# TASK DETAILS
Set down each of the lines below word for word, leaving out the pictures.

[Collected data]
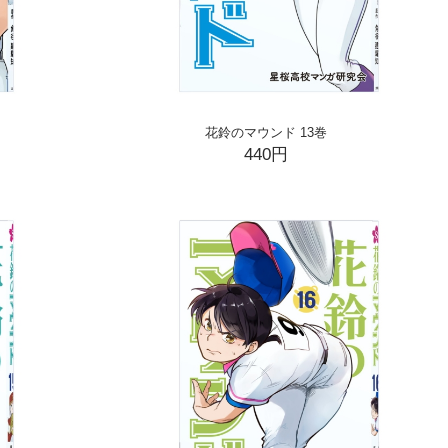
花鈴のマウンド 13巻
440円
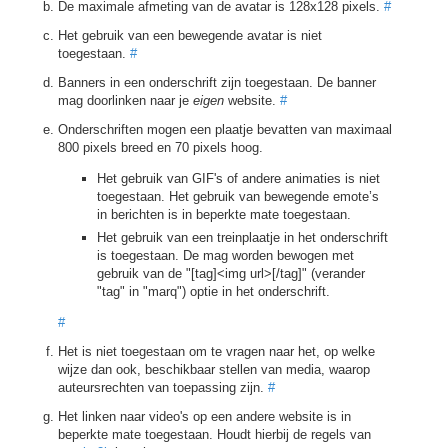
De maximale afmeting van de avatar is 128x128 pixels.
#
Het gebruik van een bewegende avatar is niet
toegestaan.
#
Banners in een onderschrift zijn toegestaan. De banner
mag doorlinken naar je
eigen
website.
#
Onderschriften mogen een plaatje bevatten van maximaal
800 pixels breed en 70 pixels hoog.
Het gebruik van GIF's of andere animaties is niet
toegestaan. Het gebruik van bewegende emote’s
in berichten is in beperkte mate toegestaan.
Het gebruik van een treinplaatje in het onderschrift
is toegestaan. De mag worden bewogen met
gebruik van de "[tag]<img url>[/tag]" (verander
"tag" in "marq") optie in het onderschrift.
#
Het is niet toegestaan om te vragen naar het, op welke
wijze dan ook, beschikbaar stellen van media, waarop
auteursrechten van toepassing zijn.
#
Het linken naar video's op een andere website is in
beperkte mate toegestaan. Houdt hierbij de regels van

# SOLUTION TO THIS PROBLEM
花鈴のマウンド 13巻
440円
De maximale afmeting van de avatar is 128x128 pixels.
#
Het gebruik van een bewegende avatar is niet
toegestaan.
#
Banners in een onderschrift zijn toegestaan. De banner
mag doorlinken naar je
eigen
website.
#
Onderschriften mogen een plaatje bevatten van maximaal
800 pixels breed en 70 pixels hoog.
Het gebruik van GIF's of andere animaties is niet
toegestaan. Het gebruik van bewegende emote’s
in berichten is in beperkte mate toegestaan.
Het gebruik van een treinplaatje in het onderschrift
is toegestaan. De mag worden bewogen met
gebruik van de "[tag]<img url>[/tag]" (verander
"tag" in "marq") optie in het onderschrift.
#
Het is niet toegestaan om te vragen naar het, op welke
wijze dan ook, beschikbaar stellen van media, waarop
auteursrechten van toepassing zijn.
#
Het linken naar video's op een andere website is in
beperkte mate toegestaan. Houdt hierbij de regels van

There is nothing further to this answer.